**WORK TO BE COMPLETED**
Reproduce the data below exactly as written. Pictures do not belong in the copy.

**PROVIDED RECORDS**
--------------------------------------------------

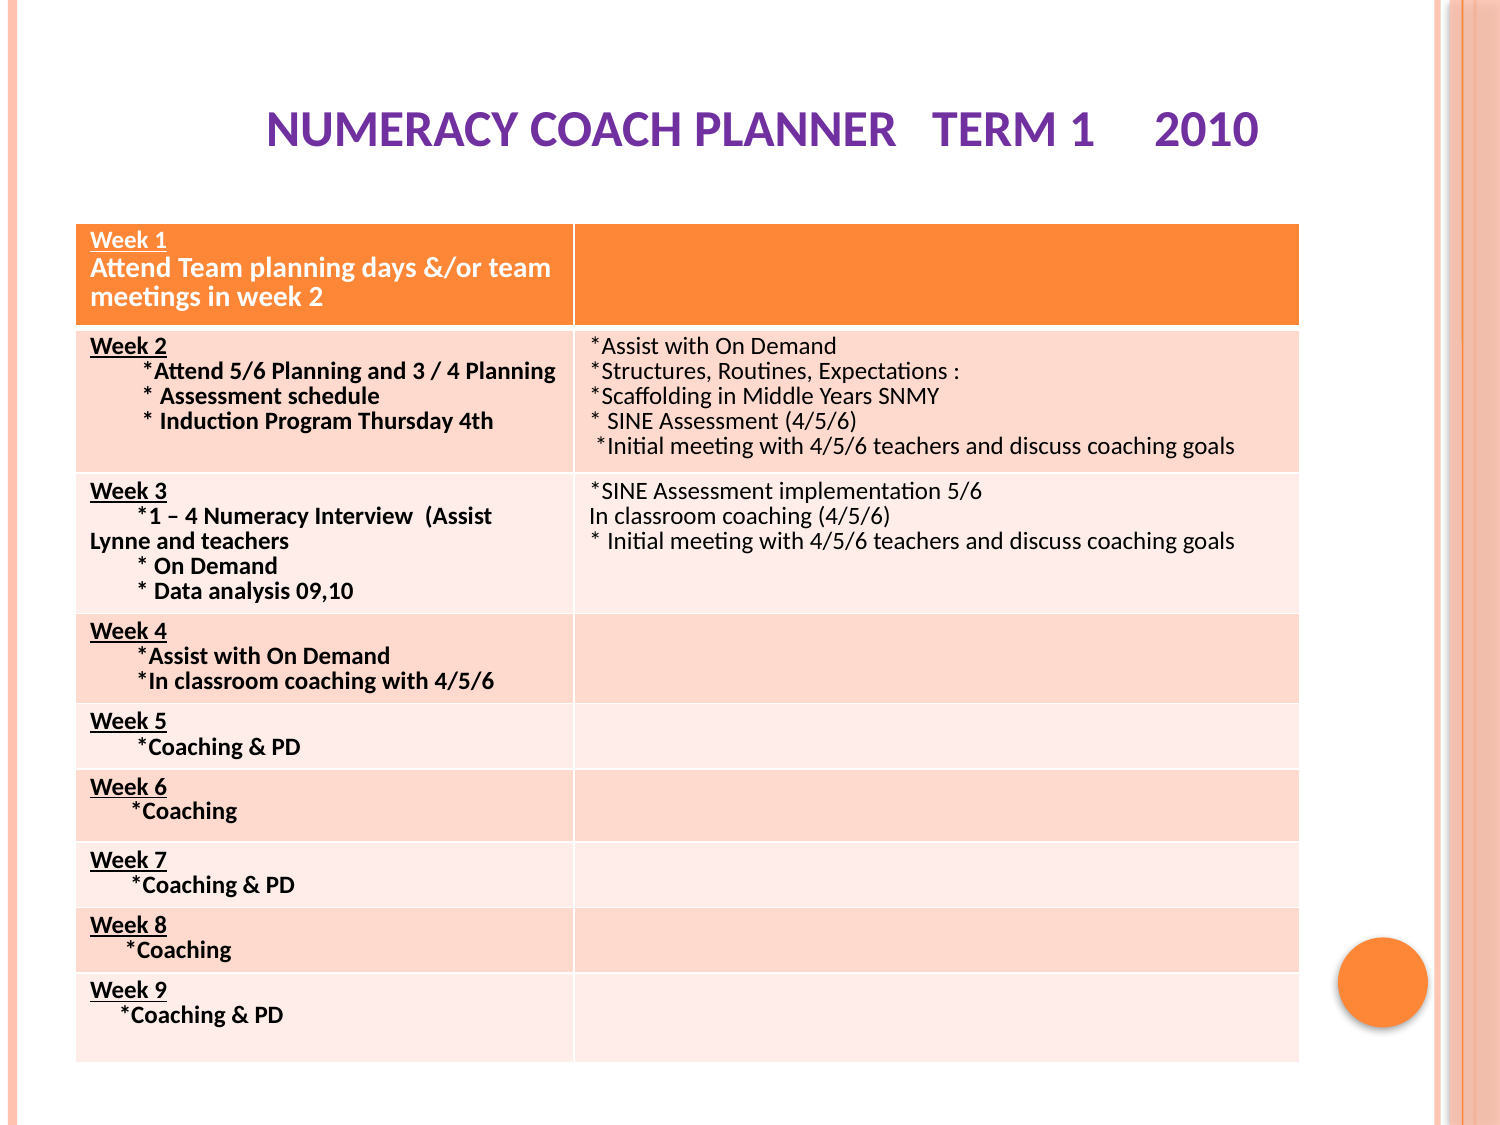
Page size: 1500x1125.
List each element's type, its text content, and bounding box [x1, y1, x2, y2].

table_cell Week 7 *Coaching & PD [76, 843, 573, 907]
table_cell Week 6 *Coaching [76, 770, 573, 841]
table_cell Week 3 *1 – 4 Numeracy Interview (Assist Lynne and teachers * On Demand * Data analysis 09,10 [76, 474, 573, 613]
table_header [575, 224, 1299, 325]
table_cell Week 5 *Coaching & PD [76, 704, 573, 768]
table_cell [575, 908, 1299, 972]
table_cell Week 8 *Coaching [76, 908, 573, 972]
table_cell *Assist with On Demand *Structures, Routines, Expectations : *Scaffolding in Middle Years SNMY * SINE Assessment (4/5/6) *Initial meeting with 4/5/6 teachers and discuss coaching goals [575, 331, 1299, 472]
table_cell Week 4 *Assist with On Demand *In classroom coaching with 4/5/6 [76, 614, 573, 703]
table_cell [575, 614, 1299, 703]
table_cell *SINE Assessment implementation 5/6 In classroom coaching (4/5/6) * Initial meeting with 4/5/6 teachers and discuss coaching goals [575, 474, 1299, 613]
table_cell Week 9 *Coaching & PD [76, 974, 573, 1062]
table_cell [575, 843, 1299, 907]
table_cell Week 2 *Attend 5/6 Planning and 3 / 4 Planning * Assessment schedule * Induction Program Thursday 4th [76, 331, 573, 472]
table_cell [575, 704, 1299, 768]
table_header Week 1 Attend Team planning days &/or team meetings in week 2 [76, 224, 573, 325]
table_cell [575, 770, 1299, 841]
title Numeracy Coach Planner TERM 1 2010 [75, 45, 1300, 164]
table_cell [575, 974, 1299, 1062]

--------------------------------------------------

**RESULT OF THIS TASK**
Page size: 1500x1125.
List each element's type, its text content, and bounding box [x1, y1, x2, y2].

table_cell Week 7 *Coaching & PD [76, 843, 573, 907]
table_cell Week 6 *Coaching [76, 770, 573, 841]
table_cell Week 3 *1 – 4 Numeracy Interview (Assist Lynne and teachers * On Demand * Data analysis 09,10 [76, 474, 573, 613]
table_header [575, 224, 1299, 325]
table_cell Week 5 *Coaching & PD [76, 704, 573, 768]
table_cell [575, 908, 1299, 972]
table_cell Week 8 *Coaching [76, 908, 573, 972]
table_cell *Assist with On Demand *Structures, Routines, Expectations : *Scaffolding in Middle Years SNMY * SINE Assessment (4/5/6) *Initial meeting with 4/5/6 teachers and discuss coaching goals [575, 331, 1299, 472]
table_cell Week 4 *Assist with On Demand *In classroom coaching with 4/5/6 [76, 614, 573, 703]
table_cell [575, 614, 1299, 703]
table_cell *SINE Assessment implementation 5/6 In classroom coaching (4/5/6) * Initial meeting with 4/5/6 teachers and discuss coaching goals [575, 474, 1299, 613]
table_cell Week 9 *Coaching & PD [76, 974, 573, 1062]
table_cell [575, 843, 1299, 907]
table_cell Week 2 *Attend 5/6 Planning and 3 / 4 Planning * Assessment schedule * Induction Program Thursday 4th [76, 331, 573, 472]
table_cell [575, 704, 1299, 768]
table_header Week 1 Attend Team planning days &/or team meetings in week 2 [76, 224, 573, 325]
table_cell [575, 770, 1299, 841]
title Numeracy Coach Planner TERM 1 2010 [75, 45, 1300, 164]
table_cell [575, 974, 1299, 1062]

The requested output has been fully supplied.